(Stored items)
>>>>>

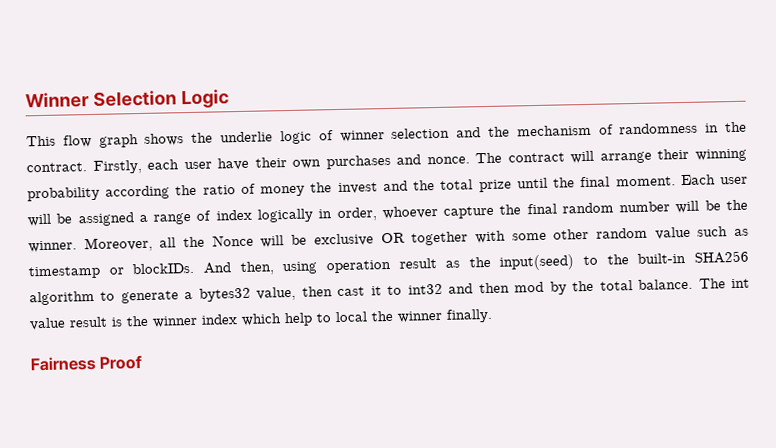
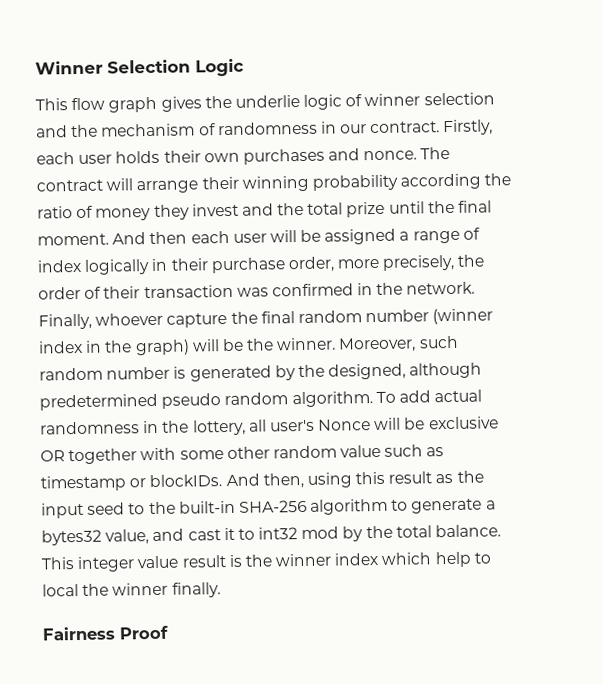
[144,133,185,146] shows -> [160,96,202,112] gives
[725,121,747,133] the -> [340,124,368,134] our
[217,157,250,171] have -> [115,150,161,164] holds
[310,182,333,193] the -> [153,204,190,220] they
[680,174,716,186] Each -> [112,230,230,245] And then each
[336,207,377,222] order, -> [170,254,486,274] [38,281,476,300] [38,313,92,330] their purchase order, more precisely, the order of their transaction was confirmed in the network. Finally,
(671, 207) none -> [432,308,494,325] [38,339,190,356] (winner index in the graph)
[159,236,206,248] all the -> [418,335,459,349] [39,362,483,382] [39,389,483,411] [40,419,315,436] such random number is generated by the designed, although predetermined pseudo random algorithm. To add actual randomness in the lottery, all user's
[325,259,391,274] operation -> [355,471,386,485] this
[499,254,575,271] input(seed) -> [41,502,126,519] input seed
[694,250,749,264] SHA256 -> [238,499,307,513] SHA-256
[301,286,333,297] then -> [152,528,185,542] and
[448,282,510,294] and then -> (299, 533) none
[698,278,751,289] The int -> [41,556,136,573] This integer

<<<<<

WHAT YOU WILL DO – Among the entries above, the line containing "[336,207,377,222] order, ->", the line containing "(671, 207) none", and all lines between them are to be restated word for word; nothing else belongs in the reply.

TASK OUTPUT –
[336,207,377,222] order, -> [170,254,486,274] [38,281,476,300] [38,313,92,330] their purchase order, more precisely, the order of their transaction was confirmed in the network. Finally,
(671, 207) none -> [432,308,494,325] [38,339,190,356] (winner index in the graph)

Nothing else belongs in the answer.